# Massey Ferguson 240 hydraulics



## GoatsinNC (Jun 8, 2020)

Hey y’all. I have a Massey Ferguson 240 tractor, to which I’d like to add hydraulics, so I can run various hay equipment. Is there a kit you’d suggest? Is this a difficult installation? Thanks. chris


----------



## bool (Mar 14, 2016)

No one has responded so I will. My response is based on general knowledge of those tractors rather than anything specific, so it may not be completely correct. But it ought to get you started.

You have several options, depending on what you need.

There is a little cover about 3 inches square on the top of the transmission, under the front right corner of the seat. If you replace this with a two way selector valve (not a remote hydraulic control valve) you can direct oil from it to a tapping for a one way hydraulic cylinder that you can control with the existing 3 point hitch controls on the tractor. You cannot use both the remote tapping and the 3 point hitch at the same time, you have to select one of the other with the selector valve. The small 4 cylinder pump that feeds the 3 point hitch has low flow, but sometimes this arrangement is all you need.

You can also use the selector valve to feed a separate two-way remote control valve.

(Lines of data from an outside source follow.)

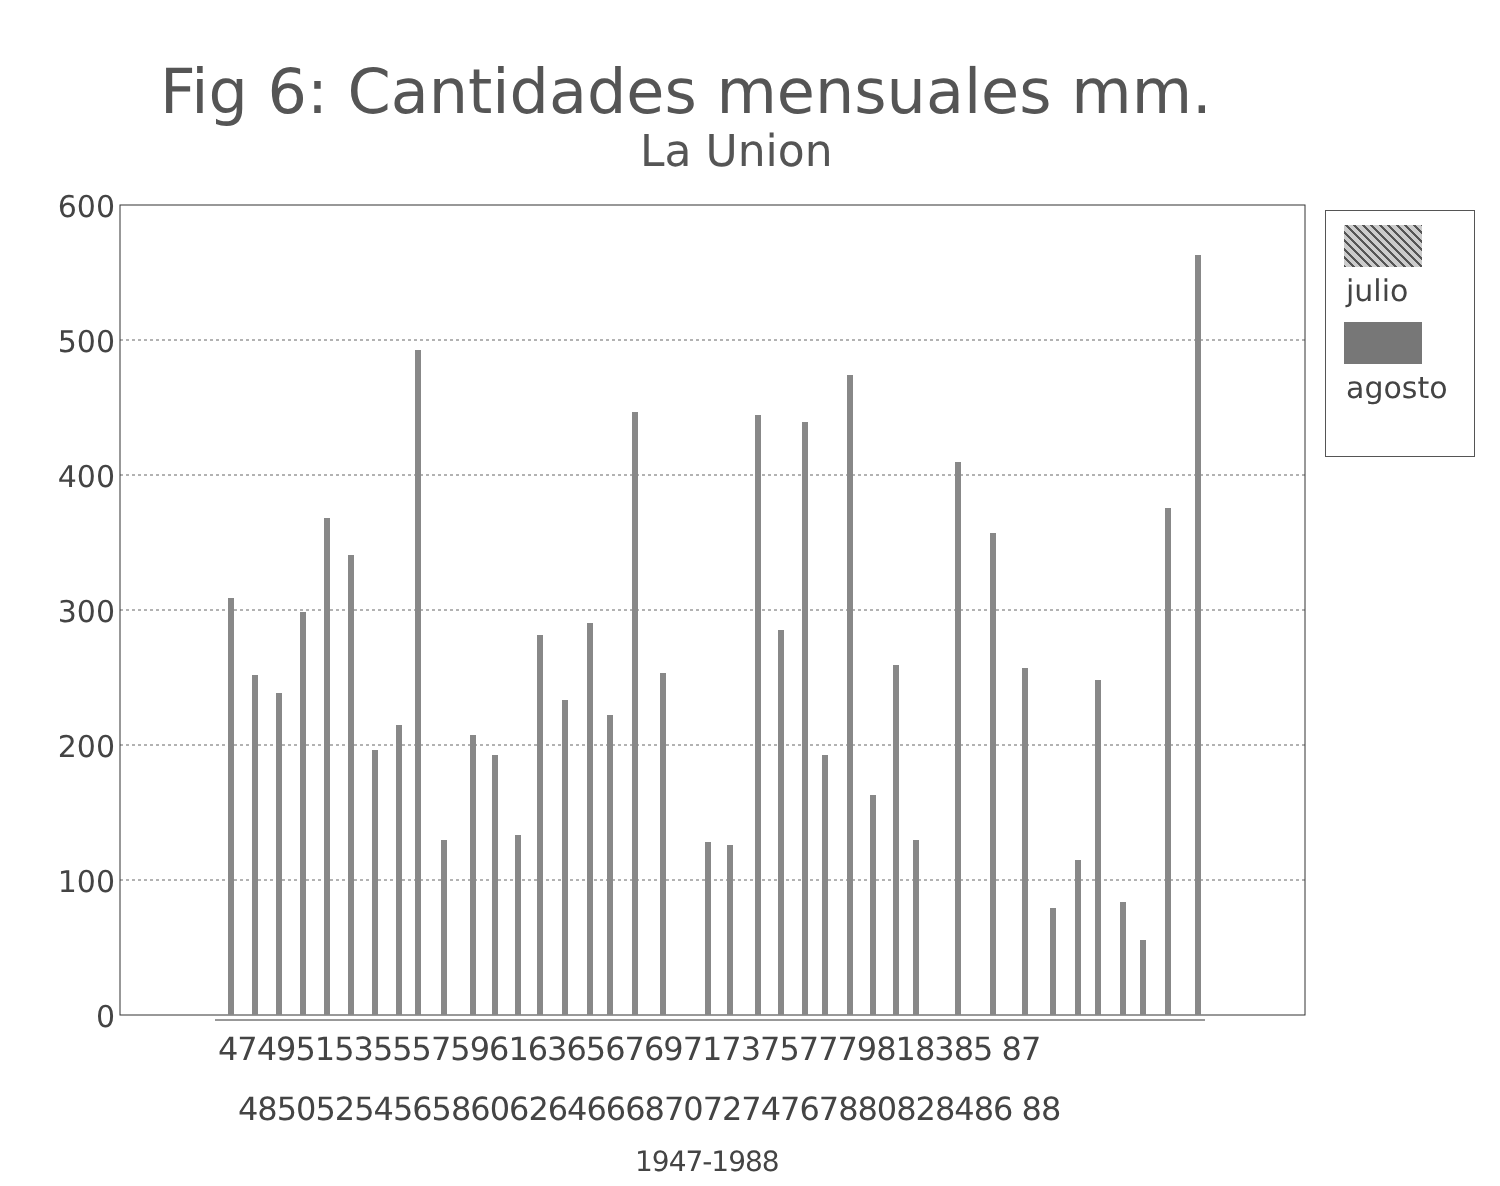Fig 6: Cantidades mensuales mm.
La Union
600
500
400
300
200
100
0
julio
agosto
4749515355575961636567697173757779818385 87
4850525456586062646668707274767880828486 88
1947-1988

There was also the option of an auxiliary hydraulic pump that feeds remote hydraulics independently of the 3 point hitch hydraulic pump. This lets you mount a single or twin spool two-way control valve and use it independently of the 3 point hitch. I suspect if your tractor does not have remote control valves it will not have this auxiliary pump, but you never know. It is possible the auxiliary pump has something to do with Multi Power and independent PTO, but I don't know whether those things were offered on the 240.

Roger


----------